Like many payment and card services, An Post’s prepaid Money Currency Card had been using a UK-based issuer, in this case Wirecard Card Solutions (WCS).
Last June, WCS was temporarily suspended by the Financial Conduct Authority (FCA) in the UK amid the storm surrounding its parent company Wirecard – the German fintech giant that was embroiled in a €1.9bn accounting fraud scandal.
As a result, the services of many WCS customers, including big fintech players like Revolut and Curve, were disrupted. An Post was caught in the crossfire, with around 50,000 Money Currency Cards being temporarily frozen.
The FCA would go on to restore WCS’s operations but the fintech industry wasn’t out of the woods yet. Wirecard’s dramatic fall from grace saw the company collapse into insolvency with assets sold off. The disruption to other divisions of the Wirecard business also hit taxi app Free Now.
In August, British open banking start-up Railsbank swooped in and picked up WCS and its clients in the process.
But there was another challenge for many fintech companies and services. As Brexit fast approached, some would also need to switch from a UK issuer to an EU-based one as passporting rights for financial services were to be lost.
For its Money Currency Card, An Post engaged with electronic money institution PrePay Solutions (PPS), first in the UK and then switching again to its Belgian authorised entity at the end of December, days before the Brexit transition period ended.
“The switch was made on 5 November from Wirecard (UK) solutions to PPS UK and subsequently on 20 December from PPS UK to PPS EU. There was no disruption to customers. All customers were communicated with in advance in relation to both events,” a spokesperson for An Post said.
“The move to PPS EU was required because, post-Brexit, PPS UK could no long passport their payments licence to EU countries.”
Me2You, Retail Excellence’s gift card which also experienced disruptions last June, decided to stick with WCS’s new owner Railsbank, according to someone familiar with the decision. The UK company shifted the Irish gift card service over to one of its subsidiaries, PayrNet, a Lithuanian licensed card issuer.
The rush for licences
All of this to and fro has been a typical feature for fintech start-ups, payment providers and card issuers since 2016, seeking new licences to ensure their services could continue to operate in Europe once Brexit took effect and the transition period ended.

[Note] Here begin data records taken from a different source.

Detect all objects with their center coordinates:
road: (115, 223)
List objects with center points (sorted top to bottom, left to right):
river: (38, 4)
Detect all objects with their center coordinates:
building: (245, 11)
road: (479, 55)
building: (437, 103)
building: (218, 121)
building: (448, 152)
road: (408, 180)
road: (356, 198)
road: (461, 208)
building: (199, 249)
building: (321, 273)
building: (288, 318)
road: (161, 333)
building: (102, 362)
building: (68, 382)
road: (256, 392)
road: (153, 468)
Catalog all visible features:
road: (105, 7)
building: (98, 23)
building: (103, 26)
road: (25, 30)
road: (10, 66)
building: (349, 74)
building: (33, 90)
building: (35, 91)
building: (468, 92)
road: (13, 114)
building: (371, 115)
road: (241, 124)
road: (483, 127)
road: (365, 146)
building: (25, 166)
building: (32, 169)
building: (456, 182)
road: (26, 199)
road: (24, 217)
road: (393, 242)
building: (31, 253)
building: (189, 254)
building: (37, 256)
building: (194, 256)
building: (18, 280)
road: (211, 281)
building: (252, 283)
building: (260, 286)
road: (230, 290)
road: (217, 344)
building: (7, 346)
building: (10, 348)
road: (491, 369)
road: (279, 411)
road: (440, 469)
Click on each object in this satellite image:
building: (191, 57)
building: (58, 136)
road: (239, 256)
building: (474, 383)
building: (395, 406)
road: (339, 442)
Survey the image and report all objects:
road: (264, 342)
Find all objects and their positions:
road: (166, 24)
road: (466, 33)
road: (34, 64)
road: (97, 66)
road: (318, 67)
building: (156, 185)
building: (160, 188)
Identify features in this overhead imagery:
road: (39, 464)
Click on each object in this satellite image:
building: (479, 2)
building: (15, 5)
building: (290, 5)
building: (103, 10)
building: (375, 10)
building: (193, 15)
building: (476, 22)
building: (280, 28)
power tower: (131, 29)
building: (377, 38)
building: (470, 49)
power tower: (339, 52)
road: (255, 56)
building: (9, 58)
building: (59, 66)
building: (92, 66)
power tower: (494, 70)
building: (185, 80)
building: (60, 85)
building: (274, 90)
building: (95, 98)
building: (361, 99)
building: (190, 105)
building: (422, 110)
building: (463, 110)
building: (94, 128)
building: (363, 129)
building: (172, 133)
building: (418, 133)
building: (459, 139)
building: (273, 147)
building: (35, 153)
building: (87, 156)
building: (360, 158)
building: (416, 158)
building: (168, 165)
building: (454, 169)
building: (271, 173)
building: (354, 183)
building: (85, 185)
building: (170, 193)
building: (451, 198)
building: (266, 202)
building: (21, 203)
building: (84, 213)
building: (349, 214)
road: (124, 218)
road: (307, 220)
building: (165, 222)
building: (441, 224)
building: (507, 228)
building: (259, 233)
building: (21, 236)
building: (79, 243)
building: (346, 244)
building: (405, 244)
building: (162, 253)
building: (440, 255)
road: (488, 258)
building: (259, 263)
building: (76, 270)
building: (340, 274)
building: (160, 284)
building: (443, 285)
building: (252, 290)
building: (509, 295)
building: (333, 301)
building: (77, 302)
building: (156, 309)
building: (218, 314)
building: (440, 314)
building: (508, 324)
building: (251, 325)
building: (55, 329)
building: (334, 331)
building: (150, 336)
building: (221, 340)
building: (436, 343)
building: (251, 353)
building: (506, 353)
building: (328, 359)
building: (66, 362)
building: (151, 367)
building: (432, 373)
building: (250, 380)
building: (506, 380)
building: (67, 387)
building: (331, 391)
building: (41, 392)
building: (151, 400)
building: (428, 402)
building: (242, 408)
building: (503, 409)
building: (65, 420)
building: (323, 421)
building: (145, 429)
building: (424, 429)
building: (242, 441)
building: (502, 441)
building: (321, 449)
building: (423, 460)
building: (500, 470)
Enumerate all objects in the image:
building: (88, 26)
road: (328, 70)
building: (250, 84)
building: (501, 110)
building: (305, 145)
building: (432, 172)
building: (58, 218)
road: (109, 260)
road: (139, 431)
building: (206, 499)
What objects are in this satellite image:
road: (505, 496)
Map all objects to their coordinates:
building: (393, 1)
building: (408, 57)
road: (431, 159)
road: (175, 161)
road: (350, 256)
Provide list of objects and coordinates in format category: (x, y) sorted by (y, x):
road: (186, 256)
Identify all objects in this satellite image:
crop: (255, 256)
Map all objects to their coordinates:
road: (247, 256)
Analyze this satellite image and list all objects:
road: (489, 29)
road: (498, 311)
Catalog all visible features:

Several companies have turned to Ireland for alternative approvals, with the Central Bank of Ireland issuing more than a dozen e-money licences in the last three years. Companies including Coinbase, Square and Soldo have all secured approvals in Ireland to keep the lights on for their EU services.
Lithuania’s central bank has also emerged as a popular destination for companies and their European operations. E-money licences can be secured in around three months in Lithuania, while other regulators can typically take 12 to 18 months. Curve, Google Payments and Revolut have all obtained licences in the country.
Revolut said last year that it was moving Irish accounts to its Lithuanian e-money business due to Brexit, but the company is in the process of applying for a licence from the Central Bank of Ireland.